* **GIVEN INFORMATION**:
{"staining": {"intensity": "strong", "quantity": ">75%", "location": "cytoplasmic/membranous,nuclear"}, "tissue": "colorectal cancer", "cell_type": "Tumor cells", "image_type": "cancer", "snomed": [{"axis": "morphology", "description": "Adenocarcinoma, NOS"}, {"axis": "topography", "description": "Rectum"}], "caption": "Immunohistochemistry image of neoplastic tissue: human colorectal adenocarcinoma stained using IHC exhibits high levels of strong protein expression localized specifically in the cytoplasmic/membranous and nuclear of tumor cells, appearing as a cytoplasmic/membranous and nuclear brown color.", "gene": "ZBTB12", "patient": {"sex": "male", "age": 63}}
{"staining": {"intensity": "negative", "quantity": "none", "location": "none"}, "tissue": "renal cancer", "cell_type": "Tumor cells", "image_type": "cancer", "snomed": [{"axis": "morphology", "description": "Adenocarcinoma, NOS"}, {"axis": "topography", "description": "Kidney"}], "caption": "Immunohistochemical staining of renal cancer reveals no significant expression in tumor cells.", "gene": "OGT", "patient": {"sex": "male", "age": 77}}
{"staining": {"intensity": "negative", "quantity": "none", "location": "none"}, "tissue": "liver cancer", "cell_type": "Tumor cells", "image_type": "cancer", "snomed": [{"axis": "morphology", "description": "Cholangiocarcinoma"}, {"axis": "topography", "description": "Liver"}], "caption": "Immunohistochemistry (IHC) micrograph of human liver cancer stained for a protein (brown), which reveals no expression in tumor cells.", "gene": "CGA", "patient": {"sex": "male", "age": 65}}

* **WORK REQUIRED**: Word for word, give back all the lines above.

* **SOLUTION TO THE PROBLEM**:
{"staining": {"intensity": "strong", "quantity": ">75%", "location": "cytoplasmic/membranous,nuclear"}, "tissue": "colorectal cancer", "cell_type": "Tumor cells", "image_type": "cancer", "snomed": [{"axis": "morphology", "description": "Adenocarcinoma, NOS"}, {"axis": "topography", "description": "Rectum"}], "caption": "Immunohistochemistry image of neoplastic tissue: human colorectal adenocarcinoma stained using IHC exhibits high levels of strong protein expression localized specifically in the cytoplasmic/membranous and nuclear of tumor cells, appearing as a cytoplasmic/membranous and nuclear brown color.", "gene": "ZBTB12", "patient": {"sex": "male", "age": 63}}
{"staining": {"intensity": "negative", "quantity": "none", "location": "none"}, "tissue": "renal cancer", "cell_type": "Tumor cells", "image_type": "cancer", "snomed": [{"axis": "morphology", "description": "Adenocarcinoma, NOS"}, {"axis": "topography", "description": "Kidney"}], "caption": "Immunohistochemical staining of renal cancer reveals no significant expression in tumor cells.", "gene": "OGT", "patient": {"sex": "male", "age": 77}}
{"staining": {"intensity": "negative", "quantity": "none", "location": "none"}, "tissue": "liver cancer", "cell_type": "Tumor cells", "image_type": "cancer", "snomed": [{"axis": "morphology", "description": "Cholangiocarcinoma"}, {"axis": "topography", "description": "Liver"}], "caption": "Immunohistochemistry (IHC) micrograph of human liver cancer stained for a protein (brown), which reveals no expression in tumor cells.", "gene": "CGA", "patient": {"sex": "male", "age": 65}}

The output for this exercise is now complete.